We examined both the location and expression of TSP-2 in the human disc, and its location in the disc and bordering soft tissues of 5-month-old normal wild-type (WT) mice and of mice with a targeted disruption of the TSP-2 gene. Immunohistochemistry and quantitative histology were utilized in this study.
TSP-2 was found to be present in some, but not all, annulus cells of the human annulus and the mouse annulus. Although there was no difference in the number of disc cells in the annulus of TSP-2-null mice compared with that of WT animals, polarized light microscopy revealed a more irregular lamellar collagen structure in null mouse discs compared with WT mouse discs. Additionally, vascular beds at the margins of discs of TSP-2-null mice were substantially more irregular than those of WT animals.
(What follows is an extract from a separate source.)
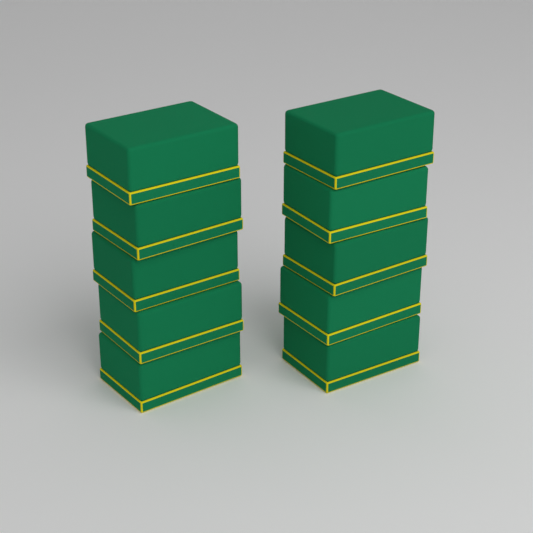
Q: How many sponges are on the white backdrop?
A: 10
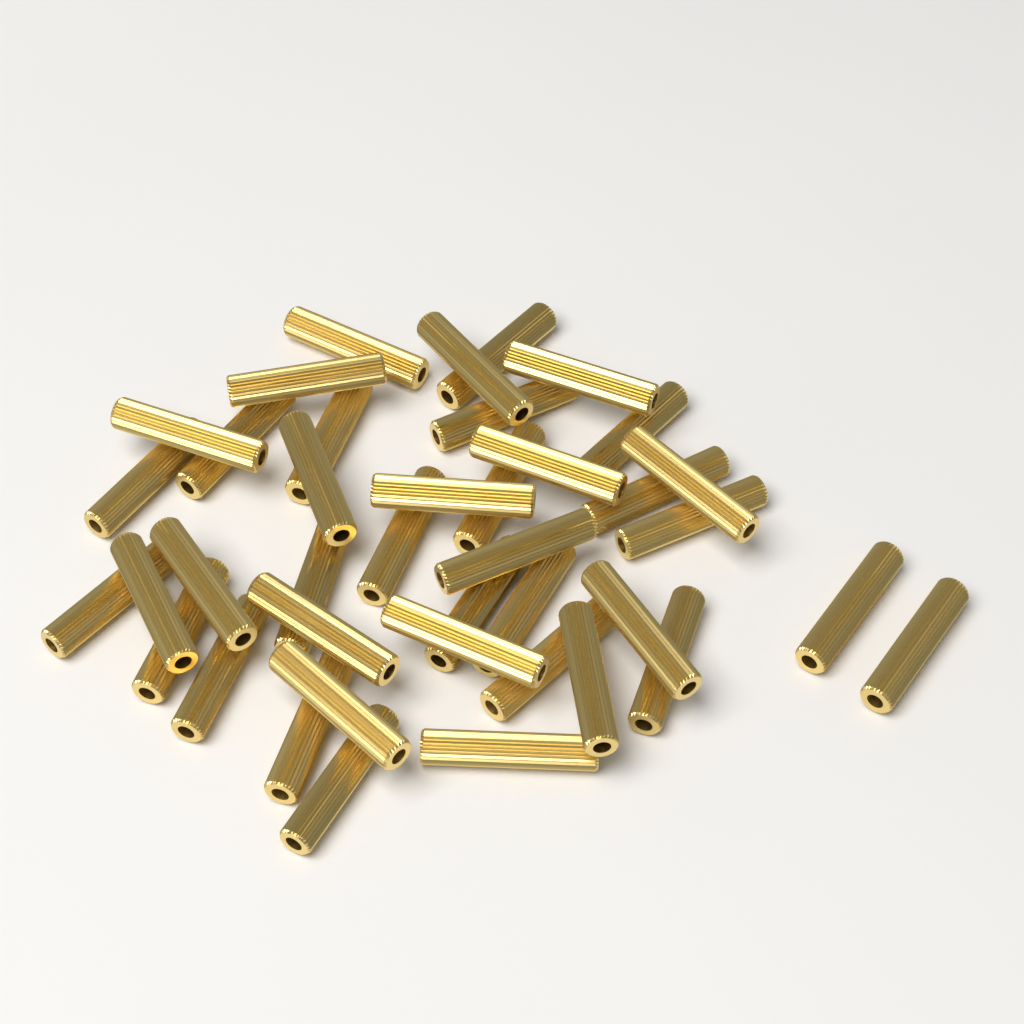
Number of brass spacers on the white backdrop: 40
Counts of platelet endothelial cell adhesion molecule-1-positive blood vessels in the tissue margin bordering the ventral annulus showed a significantly larger vascular bed in the tissue bordering the disc of TSP-2-null mice compared with that of WT mice (P = 0.0002). There was, however, no vascular ingrowth into discs of the TSP-2-null mice.
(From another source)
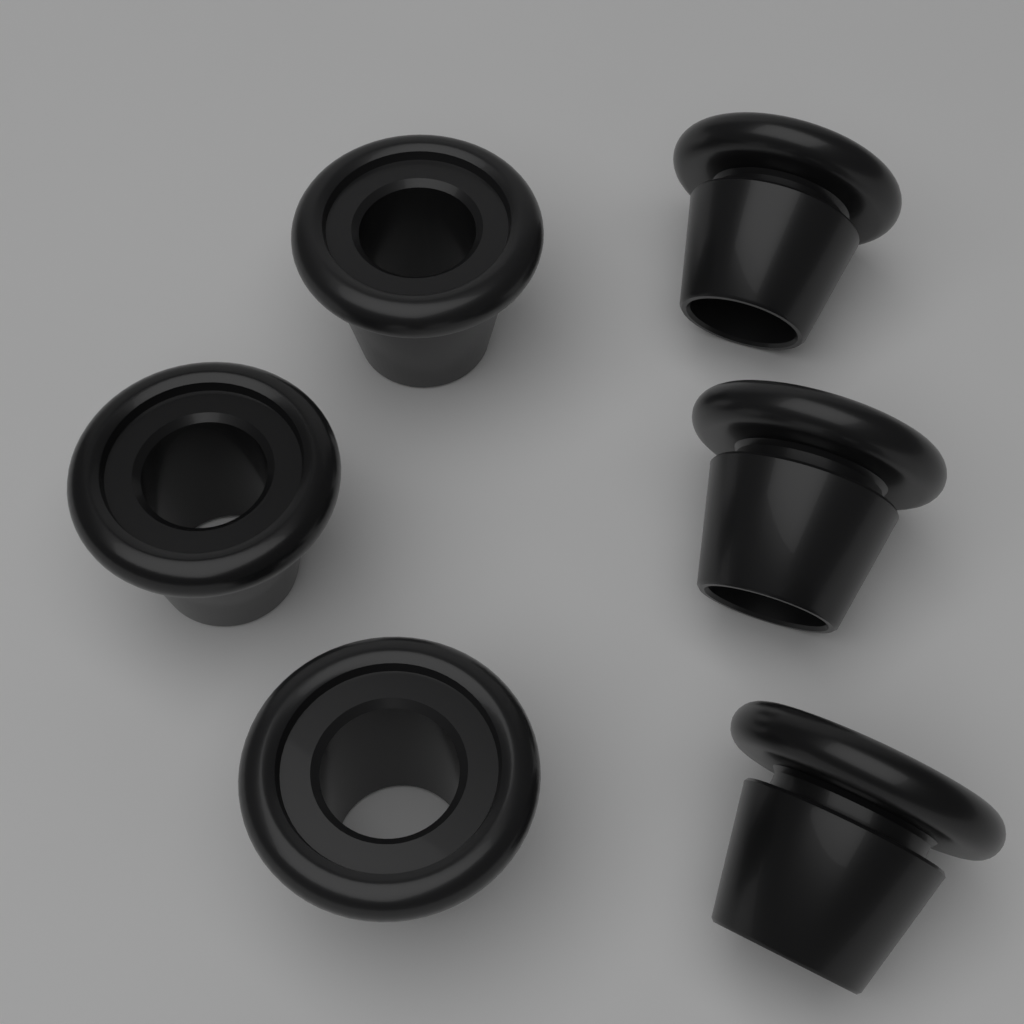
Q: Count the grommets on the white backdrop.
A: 6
These data confirm a role for TSP-2 in the morphology of the disc and suggest the presence of other inhibitors of angiogenesis in the disc. We have shown that although an increase in vasculature was present in the TSP-2-null tissue in the margin of the disc, vascular ingrowth into the body of the disc did not occur. Our results point to the need for future research to understand the transition from the well-vascularized status of the fetal and young discs to the avascular state of the adult human disc or the small mammalian disc.